One of the most read and iconic text messages from this case said: “You keep pushing it off and say you'll do it, but u never do. It's always gonna be that way if u don't take action.” Michelle wrote this to Conrad as he drove to the parking lot, where he would ultimately take his own life. A court found that she encouraged him to get back into his truck, which was filled with carbon monoxide and let his life slowly slip away. He did. Michelle made sure to text all of her friends about what was happening.

That addiction to attention proved to be Michelle's undoing. Word got back to Conrad's parents, and they took the text messages found on their son's phone to the police. It was then turned over to the District Attorney and ultimately a Grand Jury. They found more than enough evidence to charge her with "Wantonly and Recklessly" assisting with Conrad's suicide. They also decided that she would be tried as a young offender, which meant that she would be sentenced as an adult.

Throughout the trial, the white-hot spotlight was on Michelle, and for the first time in her life, she did not like it. This case was a legal precedent, one that would make prosecuting people who use the internet or cellphones to call for others to take their own lives, easier. After hearing both sides of the case, Judge Lawrence Moniz found that Michelle Carter was guilty. Even as her attorneys mounted a First Amendment defense, basically saying that there should be no consequences for their client because she was well within her rights to encourage her boyfriend to kill himself because America.

Michelle was sentenced to two and a half years, 15 months in the Bristol County House of Corrections, and the rest of the sentence was suspended. After discussing things, Michelle's lawyers asked the Judge to issue a stay, basically postponing the sentence because they wanted to exhaust all of their appeals. And they did. Each court sided with the decisions that were made by the Judge, and Michelle was suddenly not wanting the attention that she had once been a murderous whore for.

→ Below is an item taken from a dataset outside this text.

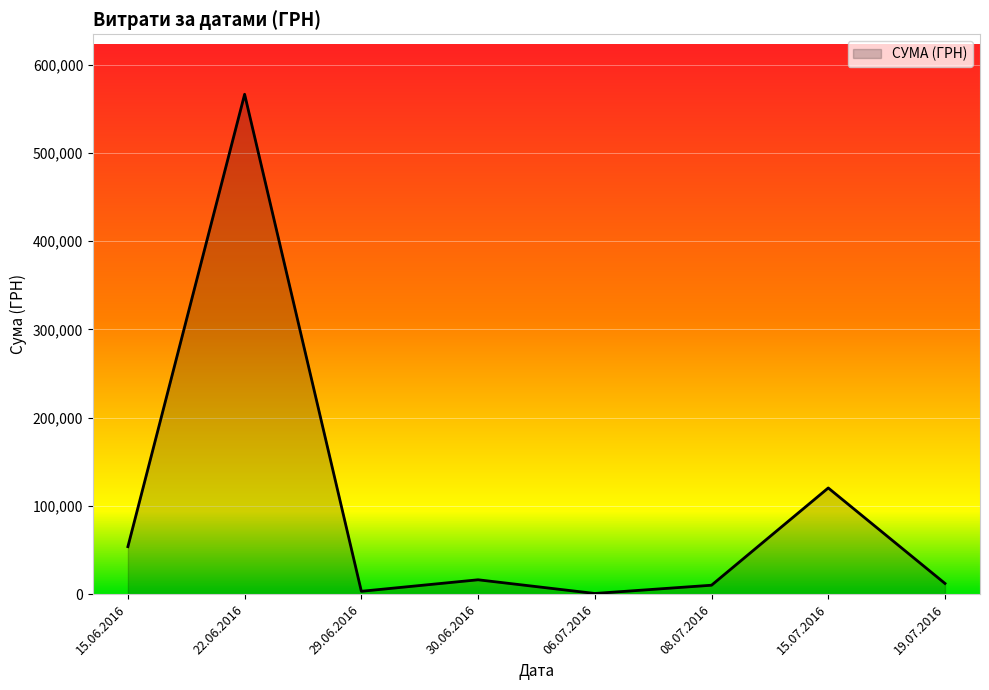

Where is the data nearest to the value 283537?

15.07.2016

A Hail Mary appeal was made to the Massachusetts Supreme Court. They slapped the appeal down hard. The argument that Michelle's free speech right was being violated was laughed out of the court, and they found the trial was held properly. She was out of options and facing time in jail, where she belonged. There was some noise about her trying to appeal it to the US Supreme Court, but there is not much hope that the Justices would even hear it. The arguments that were laid out were weak. And Michelle Carter helped end a life. She needs to pay her debt to society and maybe find a way to live with herself after her cruel taunts ended the life of a brilliant young man.